Google、AIインフラ拡充と国際連携の巨額投資を発表
2026年2月18日 (水)
- •Googleが政府の技術革新と科学的進歩を支援するため、計6,000万ドルの「インパクト・チャレンジ」を開始した。
- •南半球を横断する戦略的な光ファイバー網を拡張する「America-India Connect」構想を発表した。
- •リアルタイム音声翻訳やAI学習ツールなど、数百万人のユーザーを対象とした新機能を展開した。
Googleが開催した「AI Impact Summit 2026」では、単なる計算能力の追求ではなく、インフラ整備とアクセシビリティを重視した「AIのローカライズ」への大きな転換が示された。これに伴い、同社はインドの基盤となるAIインフラに150億ドルを投じることを決定した。その中核を担う「America-India Connect」プロジェクトを通じて、米国とインドを大容量の光ファイバーケーブルで結び、南半球におけるデジタル接続の安定性と高速化を確保する狙いだ。

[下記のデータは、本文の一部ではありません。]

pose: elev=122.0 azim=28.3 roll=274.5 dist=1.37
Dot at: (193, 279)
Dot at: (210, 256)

ハードウェアの整備にとどまらず、社会的なインパクトを重視した2つの「インパクト・チャレンジ」も発表された。総額6,000万ドルのうち、3,000万ドルはAIを活用した公共サービスの効率化に、残りの3,000万ドルは科学的発見を加速させる研究者支援に充てられる。特筆すべきはインド政府との提携で、現地の機関がフロンティアモデルを利用できる環境を整えることにより、AIの理論的な可能性と公共部門での実務的な実装との間にある溝を埋めていく。

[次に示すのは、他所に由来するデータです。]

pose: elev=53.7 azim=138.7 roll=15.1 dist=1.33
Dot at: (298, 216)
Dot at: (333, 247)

さらに、一般利用者向けには言語や教育の壁を取り払う新たなツールが導入される。新しいリアルタイム音声翻訳モデルは、インドの10の方言を含む70以上の言語に対応し、即時の言語コミュニケーションを可能にする。また、Geminiアプリにはインドの学生向けの試験対策機能が統合される予定だ。安全面においては、AI生成コンテンツを識別するSynthIDが複数のメディア形式に拡張され、責任あるAI運用の姿勢を改めて強調した。